Ursula von Rydingsvard (born 1942) has explored organic and inorganic materials, the familiar and the unfamiliar for decades. She is best known for her often monumentally scaled work in cedar—frequently crafted from four-by-fours painstakingly remade with such untraditional sculptural tools as a circular saw, and then assembled in equally transformative modes. Von Rydingsvard’s process is laborious and her approach fearless. Her results challenge us to reconsider the nature of material form and have made her one of today’s most admired sculptors.
This installation features nine works by von Rydingsvard in a variety of media, including a recent Museum acquisition and eight loans from the artist, that together succinctly sketch out the array of considerations that compel her. They are gathered on the occasion of the installation of a new commission for Princeton University, which will occupy one of the plazas of the new Andlinger Center for Energy and the Environment. This monumental commission, years in fabrication, is the artist’s first work in copper, incorporating thousands of small-scale, hand-hammered sheets that are as carefully transformed as is her work in cedar.
The works by Ursula von Rydingsvard on view here illustrate a concern for the aesthetic potential and emotional power of materials that is shared with several other contemporary artists whose work is found in the Museum’s collections.
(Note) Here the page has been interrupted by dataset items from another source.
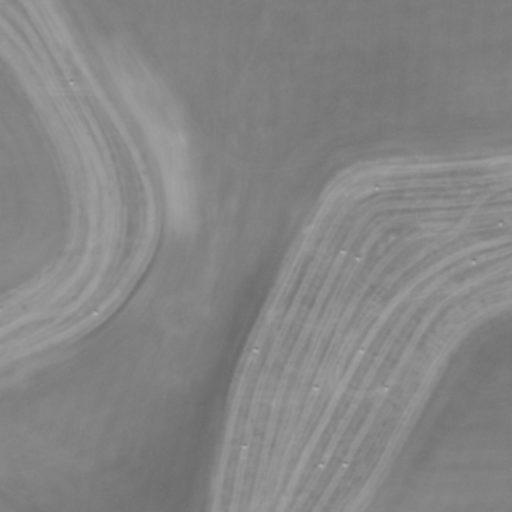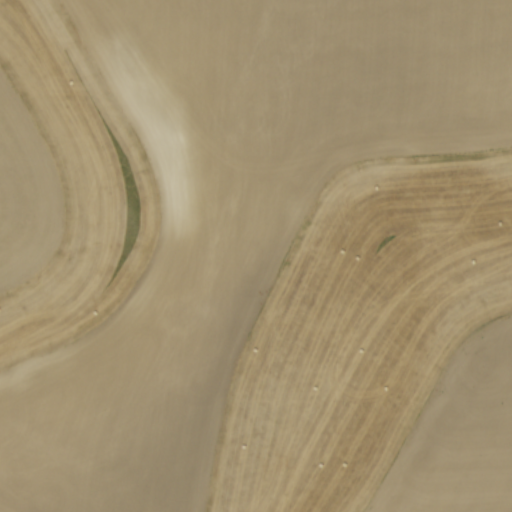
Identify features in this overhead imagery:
crop: (24, 194)
crop: (235, 208)
crop: (459, 432)
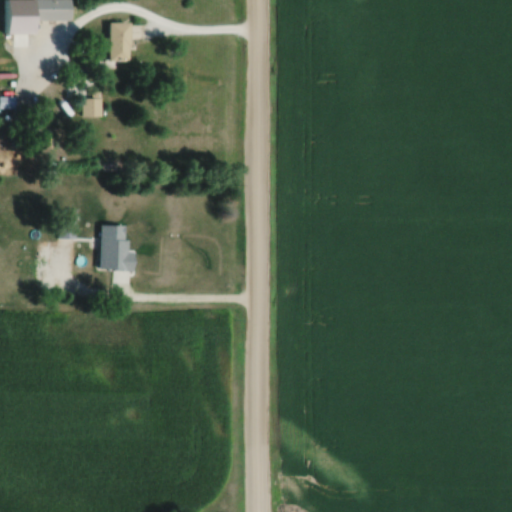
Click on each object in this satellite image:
building: (47, 9)
road: (199, 30)
building: (114, 41)
building: (4, 103)
building: (88, 107)
building: (63, 230)
building: (102, 254)
road: (259, 255)
road: (181, 298)
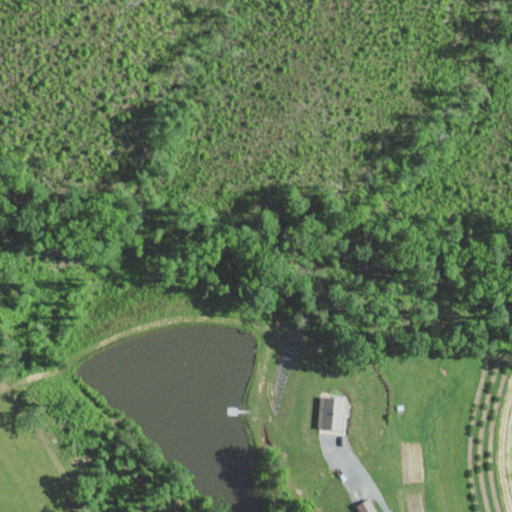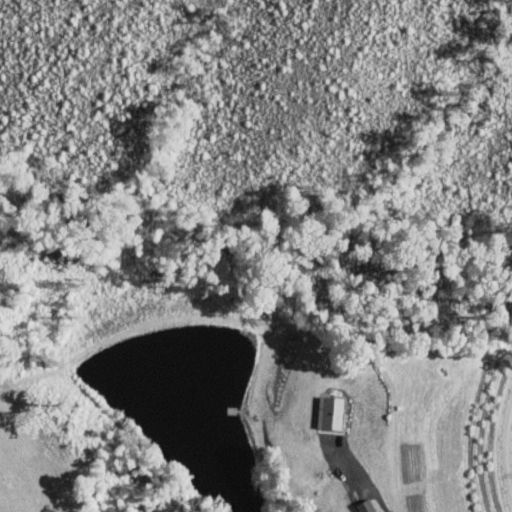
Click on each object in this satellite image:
building: (330, 412)
road: (369, 479)
building: (366, 505)
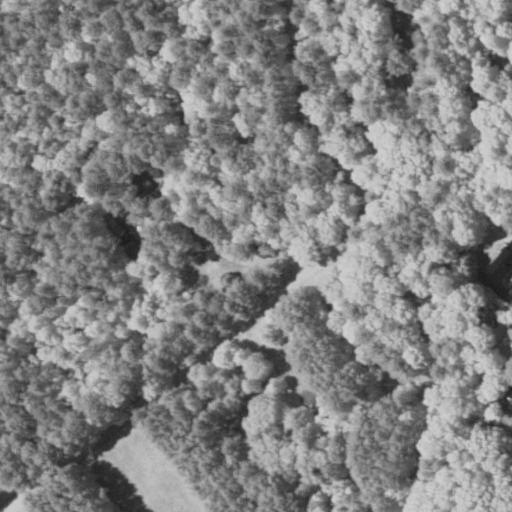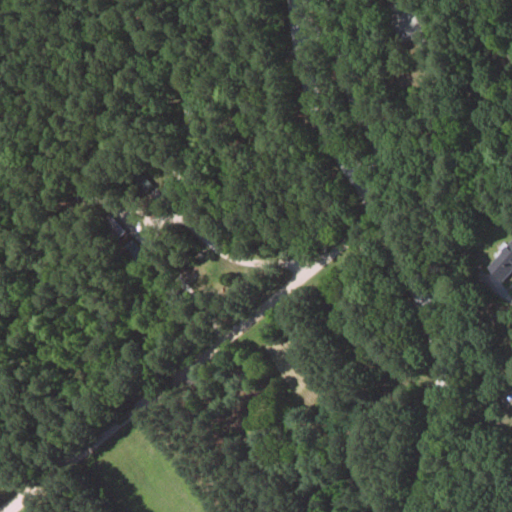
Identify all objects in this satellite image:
road: (213, 244)
road: (396, 250)
building: (502, 262)
road: (501, 289)
road: (191, 367)
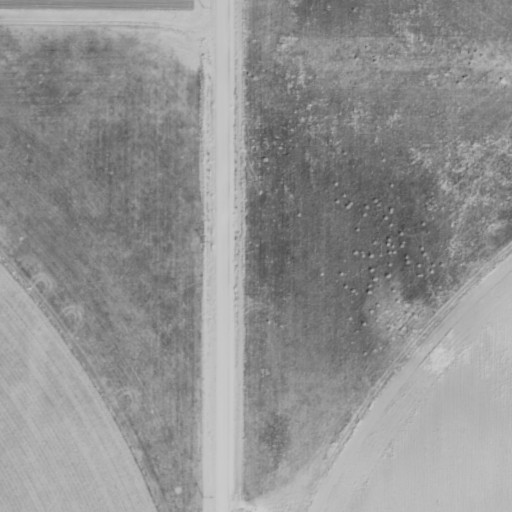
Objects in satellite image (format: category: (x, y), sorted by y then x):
road: (246, 256)
road: (379, 397)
Some of these artists question the sources, circulation, and footprint of the materials they use, while others either investigate new means and modes of production or trace their medium’s cultural and political relevance. This installation witnesses a renewed interest both in painstaking (or fastidious) fabrication and in exposing the properties and origins of materials and forms.
Ursula von Rydingsvard and Others: Materials and Manipulations has been made possible with generous support from Sue and John Diekman, Class of 1965, and Robert and Stacey Goergen, Class of 1990.